[Brief]: Only the words of the entries are wanted, repeated exactly and without images.
● ● ● ●
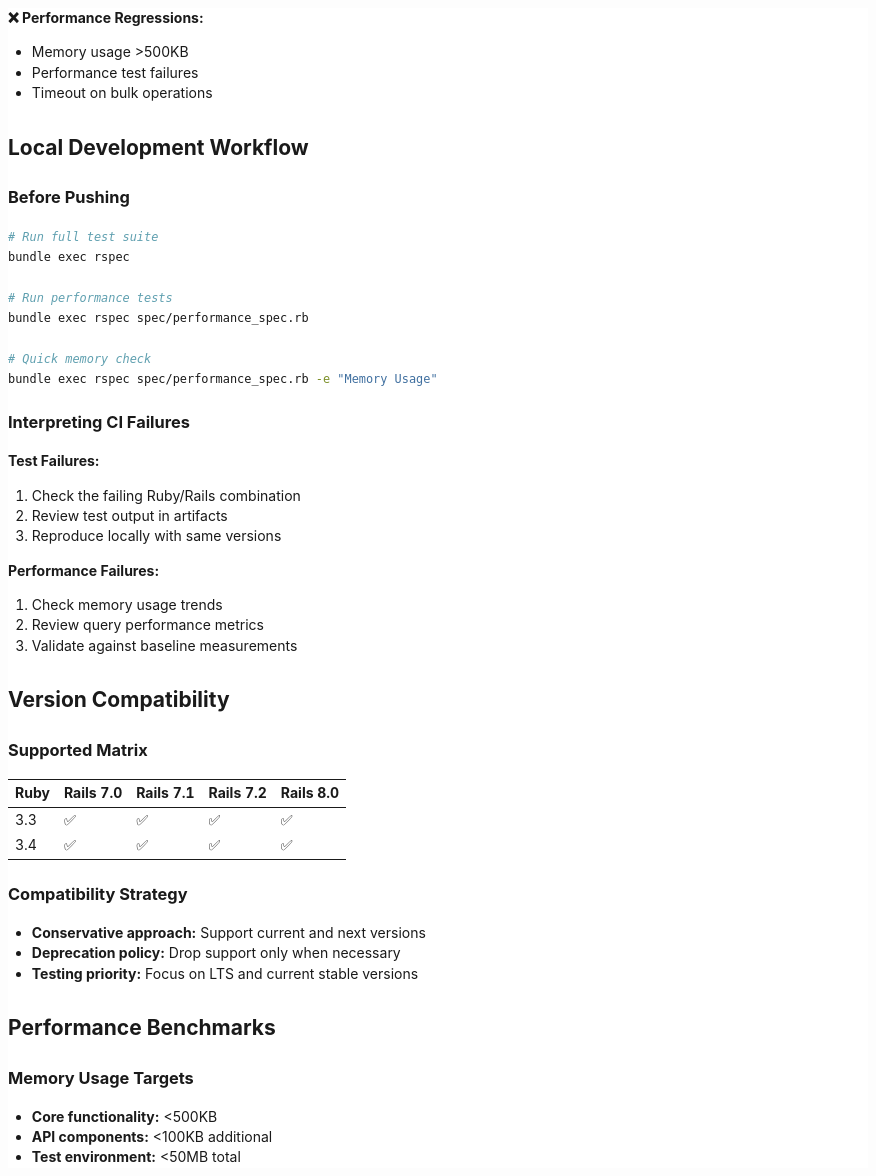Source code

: **❌ Performance Regressions:**
- Memory usage >500KB
- Performance test failures
- Timeout on bulk operations

## Local Development Workflow

### Before Pushing
```bash
# Run full test suite
bundle exec rspec

# Run performance tests
bundle exec rspec spec/performance_spec.rb

# Quick memory check
bundle exec rspec spec/performance_spec.rb -e "Memory Usage"
```

### Interpreting CI Failures

**Test Failures:**
1. Check the failing Ruby/Rails combination
2. Review test output in artifacts
3. Reproduce locally with same versions

**Performance Failures:**
1. Check memory usage trends
2. Review query performance metrics
3. Validate against baseline measurements

## Version Compatibility

### Supported Matrix
| Ruby | Rails 7.0 | Rails 7.1 | Rails 7.2 | Rails 8.0 |
|------|-----------|-----------|-----------|-----------|
| 3.3  | ✅        | ✅        | ✅        | ✅        |
| 3.4  | ✅        | ✅        | ✅        | ✅        |

### Compatibility Strategy
- **Conservative approach:** Support current and next versions
- **Deprecation policy:** Drop support only when necessary
- **Testing priority:** Focus on LTS and current stable versions

## Performance Benchmarks

### Memory Usage Targets
- **Core functionality:** <500KB
- **API components:** <100KB additional
- **Test environment:** <50MB total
● ● ● ●
[Answer box]:
Source code

: **❌ Performance Regressions:**
- Memory usage >500KB
- Performance test failures
- Timeout on bulk operations

## Local Development Workflow

### Before Pushing
```bash
# Run full test suite
bundle exec rspec

# Run performance tests
bundle exec rspec spec/performance_spec.rb

# Quick memory check
bundle exec rspec spec/performance_spec.rb -e "Memory Usage"
```

### Interpreting CI Failures

**Test Failures:**
1. Check the failing Ruby/Rails combination
2. Review test output in artifacts
3. Reproduce locally with same versions

**Performance Failures:**
1. Check memory usage trends
2. Review query performance metrics
3. Validate against baseline measurements

## Version Compatibility

### Supported Matrix
| Ruby | Rails 7.0 | Rails 7.1 | Rails 7.2 | Rails 8.0 |
|------|-----------|-----------|-----------|-----------|
| 3.3  | ✅        | ✅        | ✅        | ✅        |
| 3.4  | ✅        | ✅        | ✅        | ✅        |

### Compatibility Strategy
- **Conservative approach:** Support current and next versions
- **Deprecation policy:** Drop support only when necessary
- **Testing priority:** Focus on LTS and current stable versions

## Performance Benchmarks

### Memory Usage Targets
- **Core functionality:** <500KB
- **API components:** <100KB additional
- **Test environment:** <50MB total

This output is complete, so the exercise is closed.